Mind Your Medium

MIND YOUR MEDIUM!!!

“What our bodies are like and how they function in the world…structure the very concepts we can use to think.”
- Lakoff and Johnson

A little software runs in the background of your computer. It captures you, alone with your machine, at work and at play.

“I think, therefore I am” Descartes said all those years ago, and we still trudge along this path. Our technology may have evolved light-years ahead but somehow our way of thinking stutters. One might think that the impending ecological catastrophes that our way of being in the world has brought about would challenge our way of thought, but explorations such as Mind-Uploading (a hypothetical process by which you upload your scanned brain to the computer and it functions exactly the same, now sans body) suggests that we continue a train of thought that allows for an existence outside of our bodies, our mortality, our nature.

Our knowledge is inextricably linked to our body, to our sensory perceptions of the world. Our fingers remember numbers and keys even when our minds do not. “You can never forget how to ride a bike.” Contemporary work patterns often discount the embodied nature of knowledge, treating the human body as a vessel to be accommodated while the mind does all the work.

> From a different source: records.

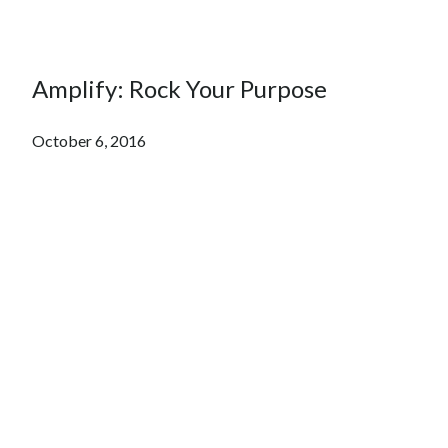
Amplify: Rock Your Purpose
October 6, 2016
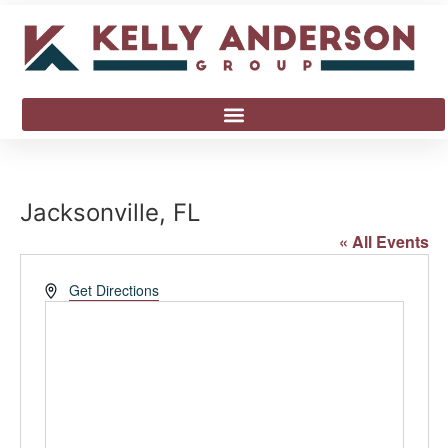
Jacksonville, FL
« All Events
Address
Get Directions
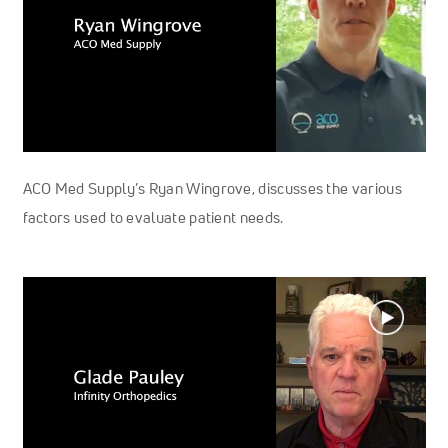
ACO Med Supply’s Ryan Wingrove, discusses the various
factors used to evaluate patient needs.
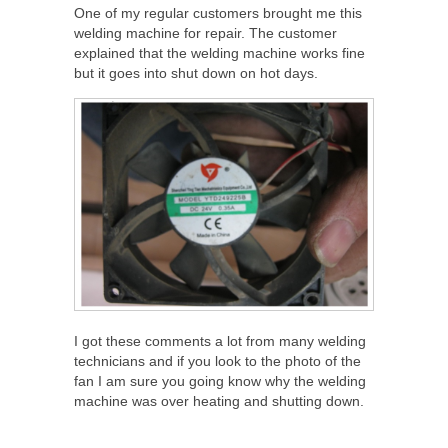
One of my regular customers brought me this
welding machine for repair. The customer
explained that the welding machine works fine
but it goes into shut down on hot days.
I got these comments a lot from many welding
technicians and if you look to the photo of the
fan I am sure you going know why the welding
machine was over heating and shutting down.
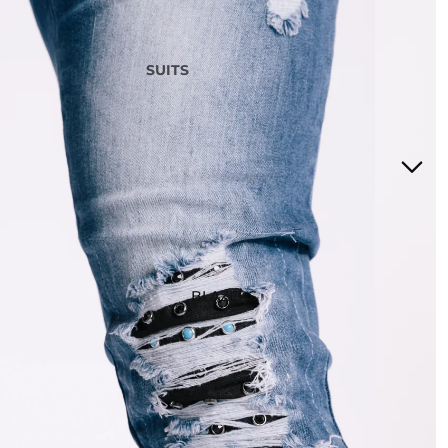
SUITS
3 Piece Suits
2 Piece Suits
Tuxedos
Waistcoats
Suits Under £200
Boys Suits
Suit Bag
BLAZERS
STYLE
Checked Suits
Double Breasted Suits
Tweed Suits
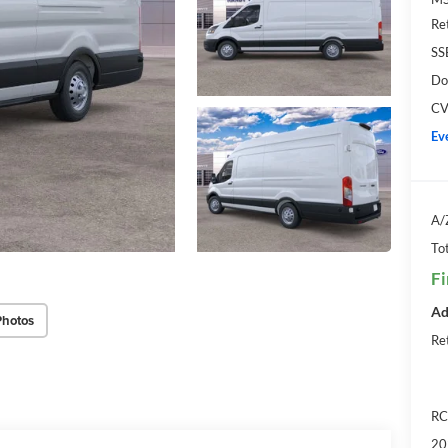
Re
SS
Do
CV
Ev
A/
Tot
Fi
Ad
Photos
Re
RC
20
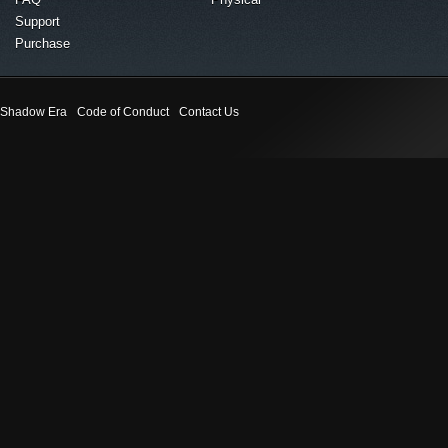
Support
Purchase
Shadow Era
Code of Conduct
Contact Us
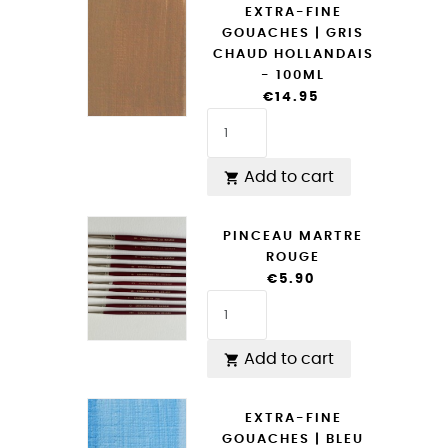
EXTRA-FINE
GOUACHES | GRIS
CHAUD HOLLANDAIS
- 100ML
€14.95
Add to cart

PINCEAU MARTRE
ROUGE
€5.90
Add to cart

EXTRA-FINE
GOUACHES | BLEU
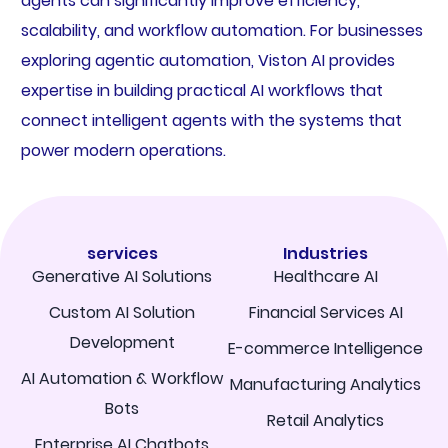
agents can significantly improve efficiency,
scalability, and workflow automation. For businesses
exploring agentic automation, Viston AI provides
expertise in building practical AI workflows that
connect intelligent agents with the systems that
power modern operations.
services
Industries
Generative AI Solutions
Healthcare AI
Custom AI Solution
Financial Services AI
Development
E-commerce Intelligence
AI Automation & Workflow
Manufacturing Analytics
Bots
Retail Analytics
Enterprise AI Chatbots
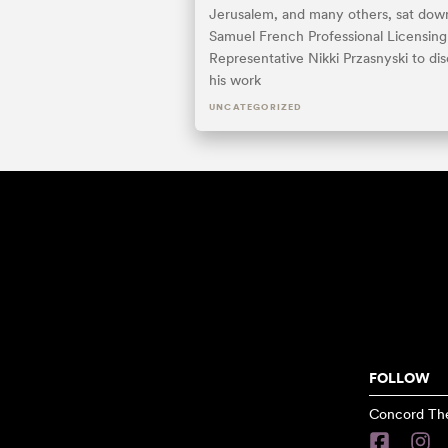
Jerusalem, and many others, sat dow
Samuel French Professional Licensing
Representative Nikki Przasnyski to di
his work
UNCATEGORIZED
FOLLOW
Concord The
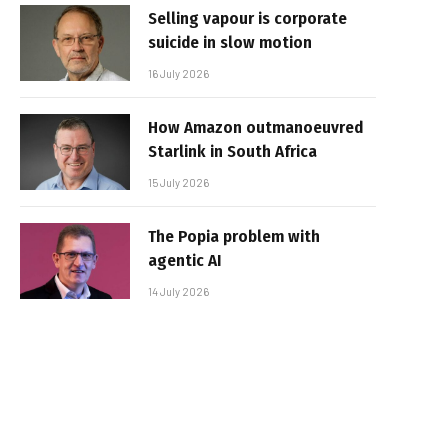
Selling vapour is corporate
suicide in slow motion
16 July 2026
How Amazon outmanoeuvred
Starlink in South Africa
15 July 2026
The Popia problem with
agentic AI
14 July 2026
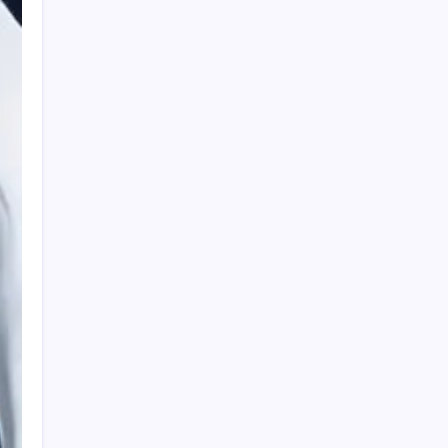
HOLLYWOOD FLOORING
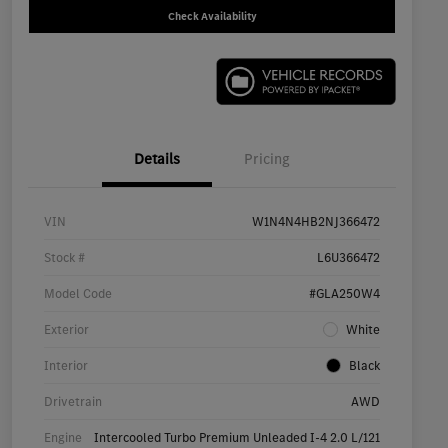
Check Availability
Details
Pricing
VIN
W1N4N4HB2NJ366472
Stock #
L6U366472
Model Code
#GLA250W4
Exterior
White
Interior
Black
Drivetrain
AWD
Engine
Intercooled Turbo Premium Unleaded I-4 2.0 L/121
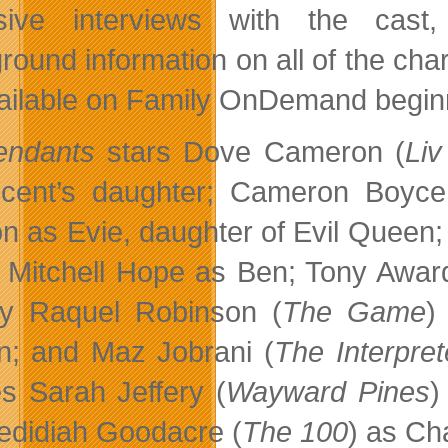
usive interviews with the cas
round information on all of the char
ailable on Family OnDemand begin
endants
stars Dove Cameron (
Li
icent’s daughter; Cameron Boyce
n as Evie, daughter of Evil Queen;
; Mitchell Hope as Ben; Tony Awar
y Raquel Robinson (
The Game
)
; and Maz Jobrani (
The Interpret
es Sarah Jeffery (
Wayward Pines
)
edidiah Goodacre (
The 100
) as Ch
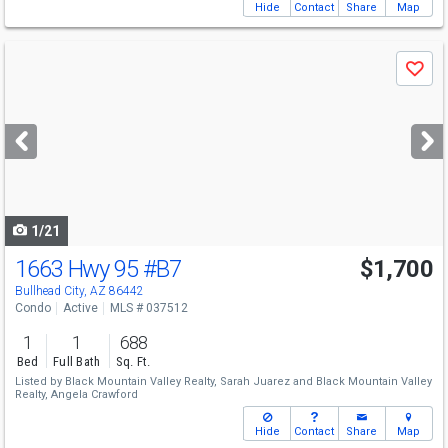
Hide
Contact
Share
Map
Use
Save
previous
and
next
buttons
to
navigate
1/21
1663 Hwy 95
#B7
$1,700
Bullhead City, AZ 86442
Condo
Active
MLS # 037512
1
1
688
Bed
Full Bath
Sq. Ft.
Listed by
Black Mountain Valley Realty,
Sarah Juarez
and
Black Mountain Valley
Realty,
Angela Crawford
Hide
Contact
Share
Map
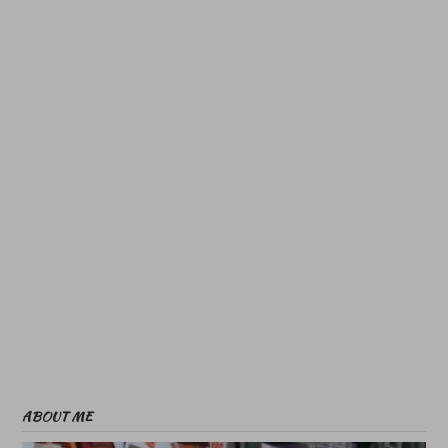
ABOUT ME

Part software-based online interaction, part participative research project, part digital sensory archive, the project aims to understand the embodied nature of digital work, and the role of the body, new media, and the body’s physical surroundings in mediating knowledge work.

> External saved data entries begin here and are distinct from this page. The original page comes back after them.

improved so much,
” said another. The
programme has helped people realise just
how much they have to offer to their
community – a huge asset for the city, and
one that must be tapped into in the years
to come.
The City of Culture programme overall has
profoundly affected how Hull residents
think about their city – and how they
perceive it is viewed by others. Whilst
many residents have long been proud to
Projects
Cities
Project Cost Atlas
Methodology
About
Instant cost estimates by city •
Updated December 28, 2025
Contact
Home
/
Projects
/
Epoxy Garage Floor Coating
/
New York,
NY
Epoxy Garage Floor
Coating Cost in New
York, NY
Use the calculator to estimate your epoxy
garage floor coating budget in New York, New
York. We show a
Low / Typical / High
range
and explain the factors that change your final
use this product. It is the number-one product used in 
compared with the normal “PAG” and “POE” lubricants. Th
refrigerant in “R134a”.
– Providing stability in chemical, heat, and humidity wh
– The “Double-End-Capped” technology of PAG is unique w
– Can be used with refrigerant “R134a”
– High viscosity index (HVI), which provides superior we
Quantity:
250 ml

Inspired by the work of Joseph Dumit and Sarah McCullough: ‘sitzfleish,’ (in German, “sitting flesh”). Their project explores the embodied nature of knowledge work, considering issues of body placement, physical environment, and endurance in the construction of written knowledge.

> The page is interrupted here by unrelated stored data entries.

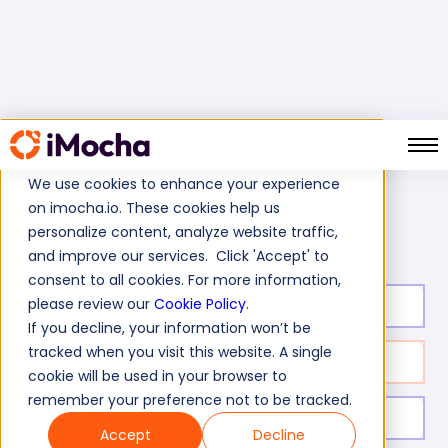
We use cookies to enhance your experience
on imocha.io. These cookies help us
Actuate BIRT Test
Home
Business Intelligence Tests
personalize content, analyze website traffic,
and improve our services. Click 'Accept' to
consent to all cookies. For more information,
please review our
Cookie Policy
.
Test duration:
20
min
If you decline, your information won’t be
tracked when you visit this website. A single
No. of questions:
10
cookie will be used in your browser to
remember your preference not to be tracked.
Level of experience:
Entry Level/Mid/Senior
Accept
Decline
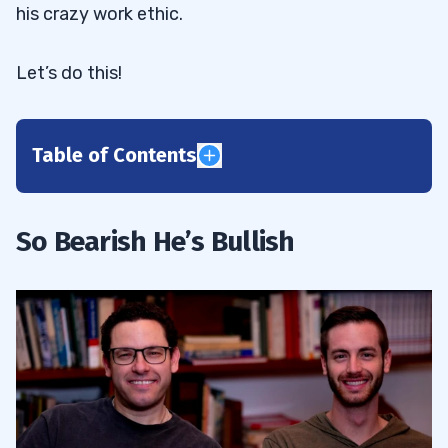
his crazy work ethic.
Let’s do this!
Table of Contents
1
Inspired by “The Big Short”
1.1
So Bearish He’s Bullish
June 2016: Welcome to the Trading
1.2
Challenge
2
2020: Kyle’s Year of Exponential Growth
2.1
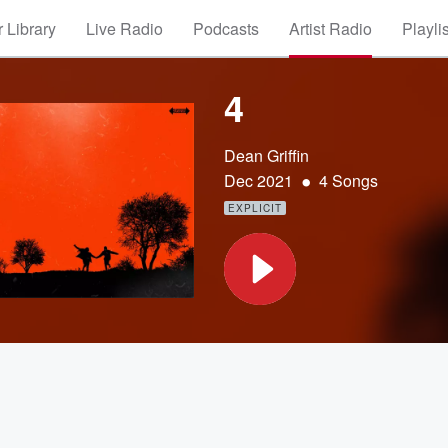
 Library
Live Radio
Podcasts
Artist Radio
Playli
4
Dean Griffin
•
Dec 2021
4 Songs
EXPLICIT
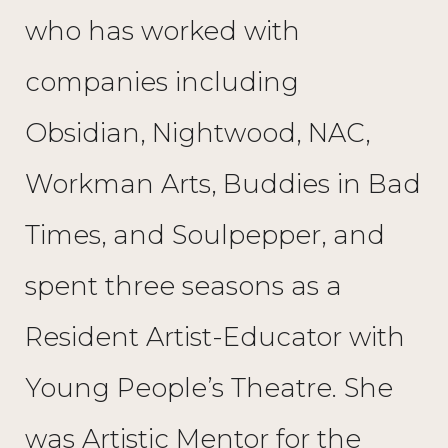
who has worked with
companies including
Obsidian, Nightwood, NAC,
Workman Arts, Buddies in Bad
Times, and Soulpepper, and
spent three seasons as a
Resident Artist-Educator with
Young People’s Theatre. She
was Artistic Mentor for the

+ How does the use of new media alter our relationships to our bodies? As we work, communicate, and play through and with the computer, how do these often assumed “disembodied” experiences affect our relationships and intimacies to people, spaces, object, and ourselves?

+ What role do our bodies play in machine-aided production? Beyond the eyes and the typing fingers, how do our appendages and movements affect our experiences and the knowledge, culture, and communication we produce?

+ How can we evoke a different sort of relationship between bodies and computers that positions us more intimately in our physical space and physical body?